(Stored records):
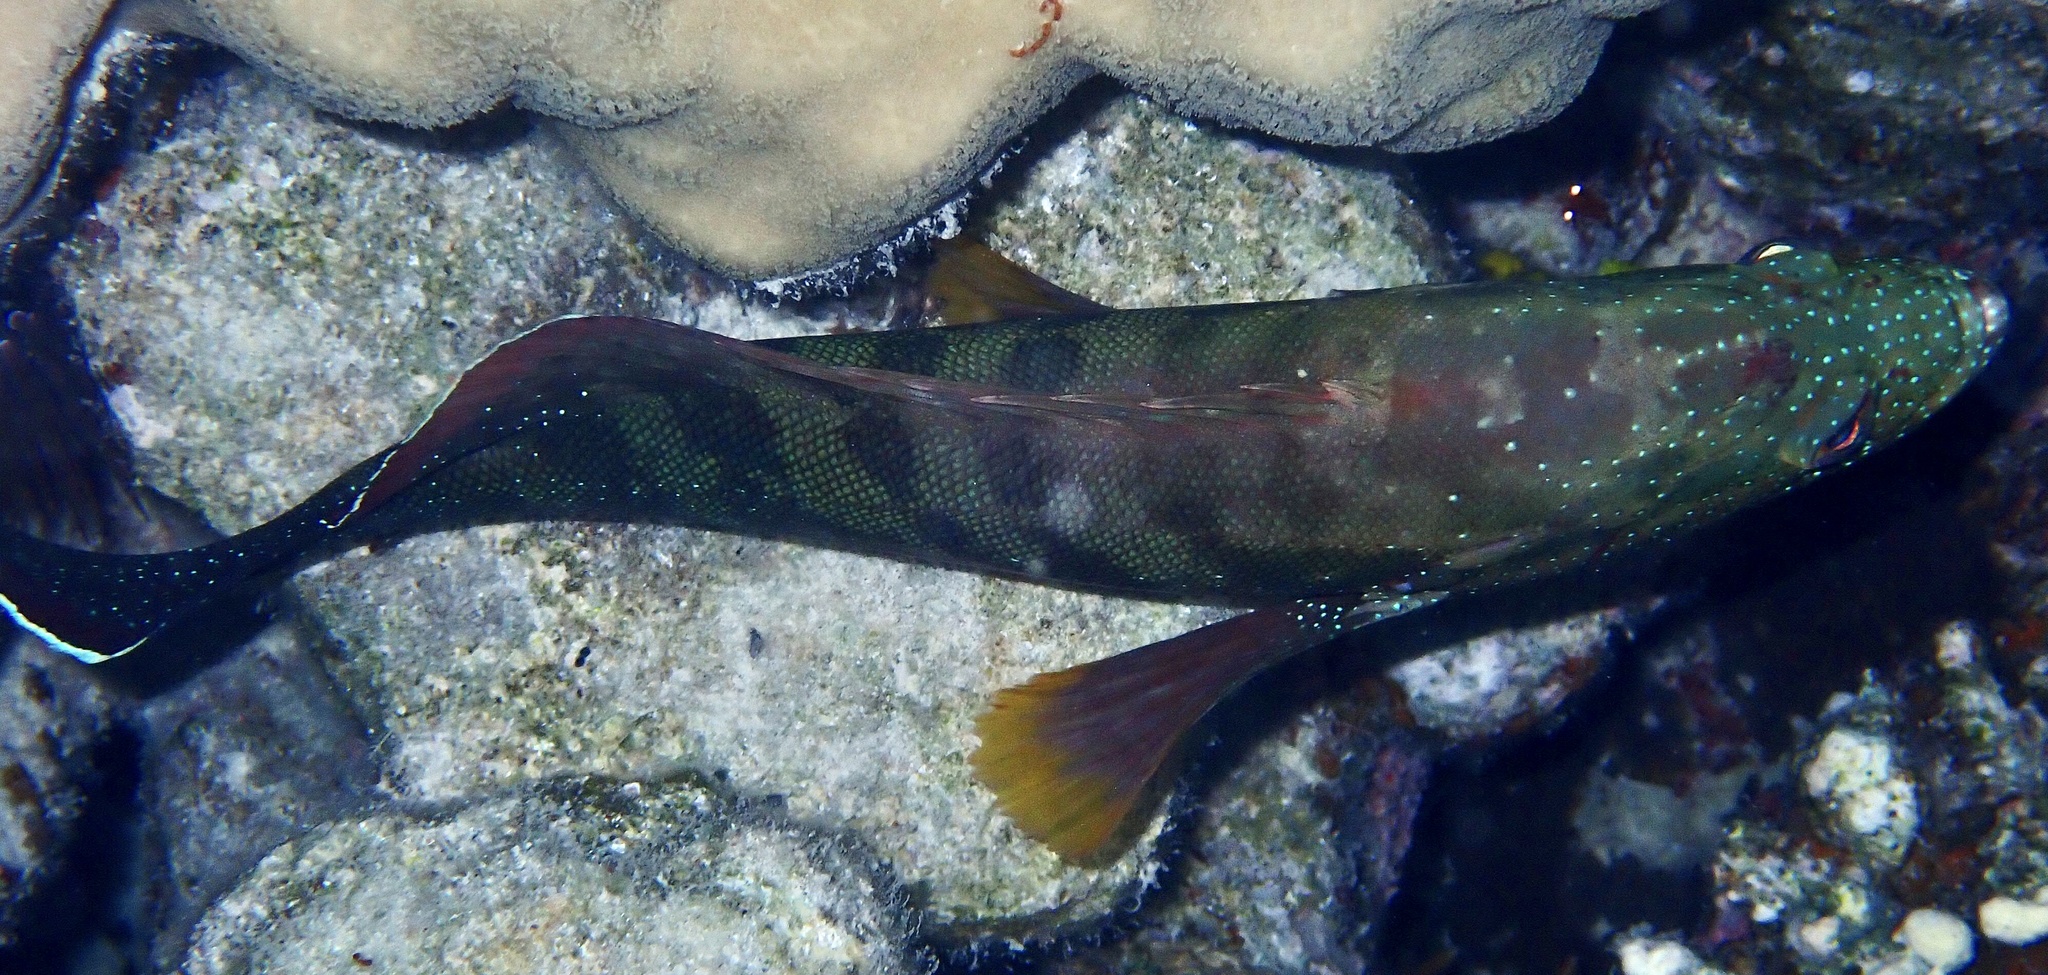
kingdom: Animalia
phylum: Chordata
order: Perciformes
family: Serranidae
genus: Cephalopholis
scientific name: Cephalopholis hemistiktos
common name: Halfspotted hind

(Written problem): Render each line of the listing above as a Markdown table with the columns No. and Entry, numbering the rows and skipping any blank lines. Omit the pictures.

(The answer):
| No. | Entry |
|---|---|
| 1 | kingdom: Animalia |
| 2 | phylum: Chordata |
| 3 | order: Perciformes |
| 4 | family: Serranidae |
| 5 | genus: Cephalopholis |
| 6 | scientific name: Cephalopholis hemistiktos |
| 7 | common name: Halfspotted hind |